------ ARTIGO
Perspectiva histórica e os paradoxos do Brasil

Sugerido por Assis Ribeiro

Do Sul 21

Copa do Mundo e eleições: alguns paradoxos e o papel da perspectiva histórica
 
O historiador Geoff Eley escreveu um livro colossal e extremamente relevante para pensar o momento que vivemos no Brasil e no mundo. “Forjando a Democracia. A história da esquerda na Europa, 1850-2000” (Editoria Fundação Perseu Abramo) traduz em suas 766 páginas o que é mesmo essa tal de perspectiva histórica e porque ela é indispensável para pensar a política, a democracia e a própria vida. A história, nos lembra Eley, não anda de trem, nem de bonde. Ela não está presa a trilhos, podendo servir tanto para “bloquear o presente como para libertá-lo”. Partindo da década de 1860, seu relato avança por meio de uma série de conjunturas revolucionárias, passando pelas duas guerras mundiais e pelo processo de reconstrução que se seguiu a elas. Todos esses períodos, escreve, são marcados por um enigma que persegue os historiadores e os pensadores da política: a articulação complexa e muitas vezes paradoxal entre continuidade e mudança.
------------
------ CONTEÚDO DOS DADOS
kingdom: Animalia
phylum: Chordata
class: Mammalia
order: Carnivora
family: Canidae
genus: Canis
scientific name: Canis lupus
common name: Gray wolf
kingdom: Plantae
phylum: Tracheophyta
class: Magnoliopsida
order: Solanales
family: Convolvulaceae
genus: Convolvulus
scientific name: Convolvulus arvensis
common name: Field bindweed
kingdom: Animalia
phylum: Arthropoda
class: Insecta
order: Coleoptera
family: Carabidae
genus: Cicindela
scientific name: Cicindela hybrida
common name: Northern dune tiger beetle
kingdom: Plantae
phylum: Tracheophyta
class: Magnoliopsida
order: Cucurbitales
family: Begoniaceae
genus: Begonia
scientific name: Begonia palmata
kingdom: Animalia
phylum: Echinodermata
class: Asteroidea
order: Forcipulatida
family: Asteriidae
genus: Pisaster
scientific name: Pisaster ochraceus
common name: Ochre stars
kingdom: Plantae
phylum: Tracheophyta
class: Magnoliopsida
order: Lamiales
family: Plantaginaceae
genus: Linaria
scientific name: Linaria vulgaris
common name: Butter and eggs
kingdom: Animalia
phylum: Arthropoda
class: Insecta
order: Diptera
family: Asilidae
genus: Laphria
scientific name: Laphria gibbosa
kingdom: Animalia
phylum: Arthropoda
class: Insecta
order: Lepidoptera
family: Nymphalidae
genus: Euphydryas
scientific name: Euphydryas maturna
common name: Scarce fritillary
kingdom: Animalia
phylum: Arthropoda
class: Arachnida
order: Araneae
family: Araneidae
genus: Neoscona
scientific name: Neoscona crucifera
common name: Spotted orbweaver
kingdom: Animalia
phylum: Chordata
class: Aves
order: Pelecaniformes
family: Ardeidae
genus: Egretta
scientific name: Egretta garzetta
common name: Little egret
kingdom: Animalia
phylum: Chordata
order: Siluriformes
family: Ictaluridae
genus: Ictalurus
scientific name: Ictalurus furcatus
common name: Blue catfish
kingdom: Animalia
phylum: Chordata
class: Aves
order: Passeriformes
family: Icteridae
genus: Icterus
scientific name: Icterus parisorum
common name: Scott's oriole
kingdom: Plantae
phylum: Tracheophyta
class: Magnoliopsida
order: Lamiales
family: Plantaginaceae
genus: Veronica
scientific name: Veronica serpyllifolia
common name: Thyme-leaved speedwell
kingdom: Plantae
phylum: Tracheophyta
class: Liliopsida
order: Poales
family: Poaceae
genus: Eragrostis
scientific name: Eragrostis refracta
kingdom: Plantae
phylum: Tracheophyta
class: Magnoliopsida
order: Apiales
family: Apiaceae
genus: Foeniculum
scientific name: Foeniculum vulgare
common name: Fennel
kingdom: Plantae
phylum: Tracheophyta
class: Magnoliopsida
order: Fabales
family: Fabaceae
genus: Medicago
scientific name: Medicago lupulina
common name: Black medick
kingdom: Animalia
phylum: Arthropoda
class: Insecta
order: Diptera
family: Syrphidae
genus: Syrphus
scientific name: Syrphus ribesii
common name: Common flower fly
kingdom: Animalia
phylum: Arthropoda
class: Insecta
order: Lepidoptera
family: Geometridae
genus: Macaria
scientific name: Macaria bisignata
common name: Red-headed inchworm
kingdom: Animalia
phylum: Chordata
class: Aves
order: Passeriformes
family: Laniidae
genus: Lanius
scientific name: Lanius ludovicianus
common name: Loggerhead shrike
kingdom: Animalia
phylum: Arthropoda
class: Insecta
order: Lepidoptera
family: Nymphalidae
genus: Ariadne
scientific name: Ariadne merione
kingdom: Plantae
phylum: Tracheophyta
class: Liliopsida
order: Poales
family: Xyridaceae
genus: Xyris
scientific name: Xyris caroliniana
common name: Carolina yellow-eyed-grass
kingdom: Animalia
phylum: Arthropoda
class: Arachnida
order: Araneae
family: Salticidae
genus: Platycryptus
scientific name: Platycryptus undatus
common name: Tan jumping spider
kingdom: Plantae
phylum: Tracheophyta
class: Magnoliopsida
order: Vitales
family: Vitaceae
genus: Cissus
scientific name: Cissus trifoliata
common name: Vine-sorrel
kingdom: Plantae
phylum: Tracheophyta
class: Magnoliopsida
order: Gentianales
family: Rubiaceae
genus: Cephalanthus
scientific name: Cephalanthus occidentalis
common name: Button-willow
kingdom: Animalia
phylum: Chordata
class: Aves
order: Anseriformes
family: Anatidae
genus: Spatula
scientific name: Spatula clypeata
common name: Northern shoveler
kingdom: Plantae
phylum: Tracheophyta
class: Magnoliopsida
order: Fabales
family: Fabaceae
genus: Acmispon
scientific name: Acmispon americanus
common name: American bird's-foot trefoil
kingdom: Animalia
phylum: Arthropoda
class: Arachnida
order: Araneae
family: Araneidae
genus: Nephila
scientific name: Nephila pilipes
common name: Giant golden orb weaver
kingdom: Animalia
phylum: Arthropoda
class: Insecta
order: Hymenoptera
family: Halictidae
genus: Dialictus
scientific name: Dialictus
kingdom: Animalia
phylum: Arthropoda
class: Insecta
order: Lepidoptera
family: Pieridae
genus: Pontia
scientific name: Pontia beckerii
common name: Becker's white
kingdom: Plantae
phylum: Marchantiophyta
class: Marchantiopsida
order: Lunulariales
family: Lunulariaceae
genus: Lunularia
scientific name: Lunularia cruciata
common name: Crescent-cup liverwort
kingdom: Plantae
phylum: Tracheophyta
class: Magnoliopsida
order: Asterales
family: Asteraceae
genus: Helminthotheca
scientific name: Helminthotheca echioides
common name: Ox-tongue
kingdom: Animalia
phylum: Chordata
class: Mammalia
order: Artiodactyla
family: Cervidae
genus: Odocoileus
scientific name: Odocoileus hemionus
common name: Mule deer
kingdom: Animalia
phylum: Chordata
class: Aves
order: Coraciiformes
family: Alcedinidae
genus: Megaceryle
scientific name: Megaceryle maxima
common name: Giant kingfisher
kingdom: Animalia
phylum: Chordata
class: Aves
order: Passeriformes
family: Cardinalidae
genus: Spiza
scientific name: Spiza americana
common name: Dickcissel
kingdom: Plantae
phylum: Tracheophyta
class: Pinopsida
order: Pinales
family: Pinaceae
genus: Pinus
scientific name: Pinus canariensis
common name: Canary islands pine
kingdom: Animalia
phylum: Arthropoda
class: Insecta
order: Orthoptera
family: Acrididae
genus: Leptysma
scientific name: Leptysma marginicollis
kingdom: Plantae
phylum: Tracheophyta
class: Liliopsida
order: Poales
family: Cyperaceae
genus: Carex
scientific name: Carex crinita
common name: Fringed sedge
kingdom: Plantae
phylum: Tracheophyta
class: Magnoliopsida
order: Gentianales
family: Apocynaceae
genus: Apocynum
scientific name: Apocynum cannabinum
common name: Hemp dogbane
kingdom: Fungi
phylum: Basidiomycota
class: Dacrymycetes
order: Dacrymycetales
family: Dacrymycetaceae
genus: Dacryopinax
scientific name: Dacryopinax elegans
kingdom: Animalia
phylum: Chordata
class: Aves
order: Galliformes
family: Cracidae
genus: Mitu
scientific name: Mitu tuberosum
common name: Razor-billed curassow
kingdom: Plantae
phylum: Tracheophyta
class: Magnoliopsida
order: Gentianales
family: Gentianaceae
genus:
------------
- [ATIVIDADE PROPOSTA A]
Liste as coisas para cuja reflexão, segundo o artigo, a perspectiva histórica é indispensável.
- [ATIVIDADE PROPOSTA B]
Responda com base no artigo:
(i) Quantas páginas tem o livro de Geoff Eley?
(ii) De qual década parte o relato do livro?
(iii) Que enigma, segundo o autor do livro, marca todos os períodos tratados?
- [ATIVIDADE PROPOSTA C]
Retome o artigo sobre a perspectiva histórica e os paradoxos do Brasil, escrevendo o parágrafo que viria logo após a última frase apresentada.
Não é preciso consultar a listagem.

- [RESOLUÇÃO DA ATIVIDADE A]
A política, a democracia e a própria vida.

- [RESOLUÇÃO DA ATIVIDADE B]
(i) 766 páginas.
(ii) Da década de 1860.
(iii) A articulação complexa e muitas vezes paradoxal entre continuidade e mudança.

- [RESOLUÇÃO DA ATIVIDADE C]
 
Em determinados períodos históricos, diz Eley, “as relações dadas, social e politicamente, parecem inertes e fixas (…) e a política se transforma na máquina da permanência e da rotina”. Mas em outras épocas, “o presente afrouxa as garras”, escreve: “os horizontes se alteram. A história se acelera. Torna-se possível ver os fragmentos e contornos de uma forma diferente (…) as estruturas aparentemente inamovíveis da vida política se abalam (…) Quando isso acontece, os mundos institucionais e formais da política, numa nação ou cidades, e os muitos mundos corriqueiros do privado, do pessoal e do dia-a-dia se movem em conjunto. Ocupam o mesmo tempo e o presente começa a se mover”.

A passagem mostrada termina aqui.